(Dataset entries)
........

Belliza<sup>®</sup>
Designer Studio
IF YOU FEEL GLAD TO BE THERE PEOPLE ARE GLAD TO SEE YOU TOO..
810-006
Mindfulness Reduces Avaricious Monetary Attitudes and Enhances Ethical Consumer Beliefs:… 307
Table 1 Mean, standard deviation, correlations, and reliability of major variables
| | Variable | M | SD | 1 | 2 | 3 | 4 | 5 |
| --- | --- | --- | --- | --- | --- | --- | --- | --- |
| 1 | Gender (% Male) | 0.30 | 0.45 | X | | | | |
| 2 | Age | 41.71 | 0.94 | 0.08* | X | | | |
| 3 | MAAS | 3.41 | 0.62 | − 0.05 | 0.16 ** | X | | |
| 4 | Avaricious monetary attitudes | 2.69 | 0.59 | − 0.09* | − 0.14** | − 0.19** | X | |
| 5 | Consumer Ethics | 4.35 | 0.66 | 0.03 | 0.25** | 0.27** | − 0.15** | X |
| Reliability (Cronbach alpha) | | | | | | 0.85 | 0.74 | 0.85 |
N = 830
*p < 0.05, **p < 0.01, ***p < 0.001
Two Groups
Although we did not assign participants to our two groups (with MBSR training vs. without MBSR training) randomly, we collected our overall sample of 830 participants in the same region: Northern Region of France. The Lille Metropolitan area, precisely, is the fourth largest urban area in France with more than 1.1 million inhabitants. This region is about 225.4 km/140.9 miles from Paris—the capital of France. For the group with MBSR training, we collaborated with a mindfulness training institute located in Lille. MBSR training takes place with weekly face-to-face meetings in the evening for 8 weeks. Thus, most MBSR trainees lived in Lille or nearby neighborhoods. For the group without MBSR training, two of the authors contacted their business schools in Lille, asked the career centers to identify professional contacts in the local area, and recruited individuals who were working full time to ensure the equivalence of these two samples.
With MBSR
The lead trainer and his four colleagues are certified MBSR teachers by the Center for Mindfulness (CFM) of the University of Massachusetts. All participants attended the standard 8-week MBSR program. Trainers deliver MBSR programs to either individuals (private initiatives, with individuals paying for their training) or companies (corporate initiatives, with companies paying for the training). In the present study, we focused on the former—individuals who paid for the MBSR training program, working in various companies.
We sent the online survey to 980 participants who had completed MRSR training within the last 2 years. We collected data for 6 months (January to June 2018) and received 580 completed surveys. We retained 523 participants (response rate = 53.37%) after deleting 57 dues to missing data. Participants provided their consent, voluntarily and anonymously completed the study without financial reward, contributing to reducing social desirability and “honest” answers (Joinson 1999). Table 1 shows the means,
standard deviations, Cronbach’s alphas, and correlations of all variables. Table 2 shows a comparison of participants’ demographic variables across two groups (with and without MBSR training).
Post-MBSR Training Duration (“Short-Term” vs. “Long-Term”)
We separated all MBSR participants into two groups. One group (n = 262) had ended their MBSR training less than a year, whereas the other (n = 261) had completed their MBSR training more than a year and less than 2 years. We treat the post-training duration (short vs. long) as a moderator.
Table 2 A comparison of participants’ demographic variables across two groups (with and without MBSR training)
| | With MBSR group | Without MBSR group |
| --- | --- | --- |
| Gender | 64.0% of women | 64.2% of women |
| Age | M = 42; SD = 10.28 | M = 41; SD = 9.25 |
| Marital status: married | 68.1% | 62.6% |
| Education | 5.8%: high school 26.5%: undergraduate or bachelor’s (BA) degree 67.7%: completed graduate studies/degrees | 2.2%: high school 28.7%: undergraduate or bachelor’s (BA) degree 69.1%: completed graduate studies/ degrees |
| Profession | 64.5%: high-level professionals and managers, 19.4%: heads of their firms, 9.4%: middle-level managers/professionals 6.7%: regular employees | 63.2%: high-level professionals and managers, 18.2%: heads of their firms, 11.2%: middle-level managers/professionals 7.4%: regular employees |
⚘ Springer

........

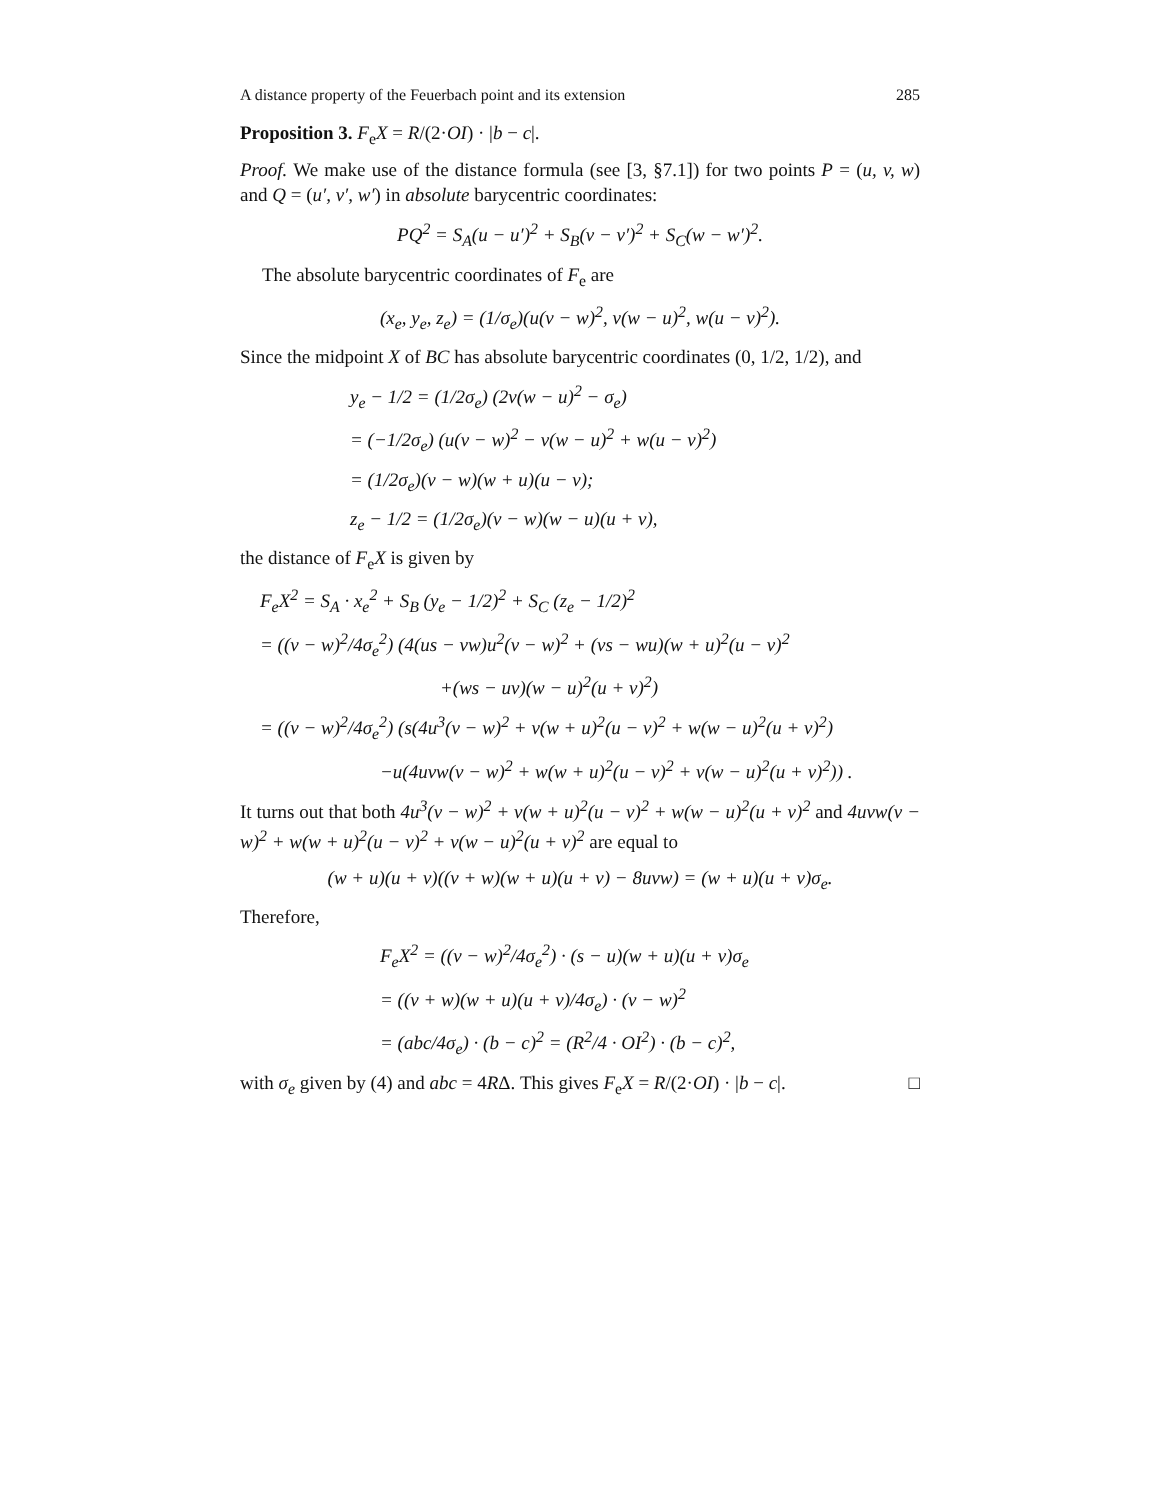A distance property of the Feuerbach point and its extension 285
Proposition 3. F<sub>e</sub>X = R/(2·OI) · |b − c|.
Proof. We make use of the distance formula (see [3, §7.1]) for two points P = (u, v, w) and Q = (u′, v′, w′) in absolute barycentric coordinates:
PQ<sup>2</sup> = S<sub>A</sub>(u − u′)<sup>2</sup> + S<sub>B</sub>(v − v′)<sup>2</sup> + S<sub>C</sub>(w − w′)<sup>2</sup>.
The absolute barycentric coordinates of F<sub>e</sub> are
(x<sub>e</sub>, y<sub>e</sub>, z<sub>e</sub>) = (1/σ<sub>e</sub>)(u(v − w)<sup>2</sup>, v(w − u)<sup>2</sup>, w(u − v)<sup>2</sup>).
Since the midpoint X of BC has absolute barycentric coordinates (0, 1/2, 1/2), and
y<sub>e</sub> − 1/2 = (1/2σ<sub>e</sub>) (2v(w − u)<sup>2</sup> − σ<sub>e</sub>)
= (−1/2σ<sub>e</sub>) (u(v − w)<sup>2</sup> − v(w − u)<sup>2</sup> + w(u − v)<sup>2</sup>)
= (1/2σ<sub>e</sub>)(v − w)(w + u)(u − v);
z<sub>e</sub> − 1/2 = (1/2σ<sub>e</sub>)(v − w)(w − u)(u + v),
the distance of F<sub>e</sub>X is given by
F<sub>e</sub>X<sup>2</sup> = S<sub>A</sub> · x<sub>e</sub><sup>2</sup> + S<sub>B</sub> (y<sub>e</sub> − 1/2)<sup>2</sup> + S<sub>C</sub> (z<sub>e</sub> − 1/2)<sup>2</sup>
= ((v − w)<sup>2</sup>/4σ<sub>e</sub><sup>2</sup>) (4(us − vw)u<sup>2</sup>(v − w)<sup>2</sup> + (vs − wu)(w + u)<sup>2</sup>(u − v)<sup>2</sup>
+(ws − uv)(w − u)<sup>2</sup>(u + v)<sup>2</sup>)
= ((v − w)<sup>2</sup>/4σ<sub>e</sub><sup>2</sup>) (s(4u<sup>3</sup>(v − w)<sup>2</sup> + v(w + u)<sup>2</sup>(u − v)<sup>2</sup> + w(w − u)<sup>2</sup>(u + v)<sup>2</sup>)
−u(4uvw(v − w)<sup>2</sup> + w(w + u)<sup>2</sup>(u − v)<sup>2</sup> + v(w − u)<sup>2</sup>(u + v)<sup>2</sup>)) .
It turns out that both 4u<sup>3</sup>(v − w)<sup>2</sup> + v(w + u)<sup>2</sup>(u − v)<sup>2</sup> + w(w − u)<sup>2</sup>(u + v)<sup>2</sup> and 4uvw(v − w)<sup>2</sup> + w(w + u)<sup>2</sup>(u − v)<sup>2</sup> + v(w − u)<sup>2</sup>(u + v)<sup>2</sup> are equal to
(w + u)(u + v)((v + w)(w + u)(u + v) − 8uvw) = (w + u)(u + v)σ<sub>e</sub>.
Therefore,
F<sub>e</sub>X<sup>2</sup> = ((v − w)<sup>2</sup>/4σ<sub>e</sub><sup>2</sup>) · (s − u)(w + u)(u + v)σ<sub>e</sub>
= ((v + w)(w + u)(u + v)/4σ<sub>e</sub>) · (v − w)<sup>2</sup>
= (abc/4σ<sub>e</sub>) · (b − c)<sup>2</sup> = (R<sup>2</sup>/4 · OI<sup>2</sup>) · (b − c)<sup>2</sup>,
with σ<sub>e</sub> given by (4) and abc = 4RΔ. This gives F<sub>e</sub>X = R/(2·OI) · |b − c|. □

........

## To do
Please tally the lines above that contain "Gender" and report nothing but the total.

## Your solution
2